Selected excerpt: Begin
# Zilla Viewer



## F16bmathis (Jun 6, 2008)

Am I the only one who didn't know about Zilla Viewer? Uses the DAQ data from the Zilla to give real time dials or guages so you can see what the amps, voltages, rpm, controller temp, ect... Found it at http://www.evgear.com.au/zillaview.html and used it to see my Zilla's temp going nuts. Here's a video of the Zilla Viewer in action with my bad controller: http://www.youtube.com/watch?v=3_zwjuiP42w





 
Anyways, I'm so happy to have found it, I'm just trying to make sure if someone else might want something like it, its here!


----------



## F16bmathis (Jun 6, 2008)

And why can't I get the youtube thing to work? I'm entering the link in between the brackets...


----------



## DIYguy (Sep 18, 2008)
Selected excerpt: End
Activities
[A] In the Zilla Viewer thread, where did the poster find the program?
[B] Retype the part of the Zilla Viewer thread that begins at the words "Am I the only" and stops after "it, its here!".
Nothing in the data that comes next is needed here.
Supplied material: Begin
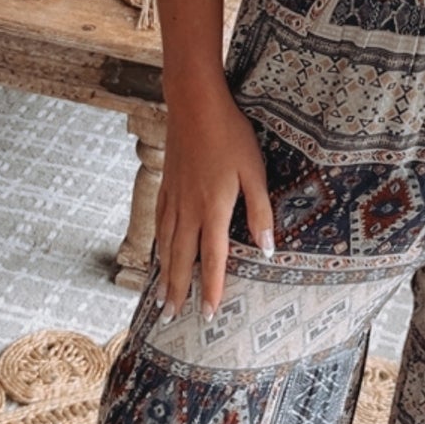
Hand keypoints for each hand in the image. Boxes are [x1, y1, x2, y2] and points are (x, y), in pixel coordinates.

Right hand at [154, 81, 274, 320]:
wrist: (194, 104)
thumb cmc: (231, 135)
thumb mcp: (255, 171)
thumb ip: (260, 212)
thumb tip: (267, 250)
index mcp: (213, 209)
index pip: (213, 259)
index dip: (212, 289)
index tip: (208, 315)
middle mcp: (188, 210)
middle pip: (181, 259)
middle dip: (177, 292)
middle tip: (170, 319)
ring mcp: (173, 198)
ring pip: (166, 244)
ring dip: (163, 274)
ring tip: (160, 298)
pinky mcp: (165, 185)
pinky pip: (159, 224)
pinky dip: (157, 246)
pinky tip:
Supplied material: End
Answer set
[A] At http://www.evgear.com.au/zillaview.html

[B]
Am I the only one who didn't know about Zilla Viewer? Uses the DAQ data from the Zilla to give real time dials or guages so you can see what the amps, voltages, rpm, controller temp, ect... Found it at http://www.evgear.com.au/zillaview.html and used it to see my Zilla's temp going nuts. Here's a video of the Zilla Viewer in action with my bad controller: http://www.youtube.com/watch?v=3_zwjuiP42w





 
Anyways, I'm so happy to have found it, I'm just trying to make sure if someone else might want something like it, its here!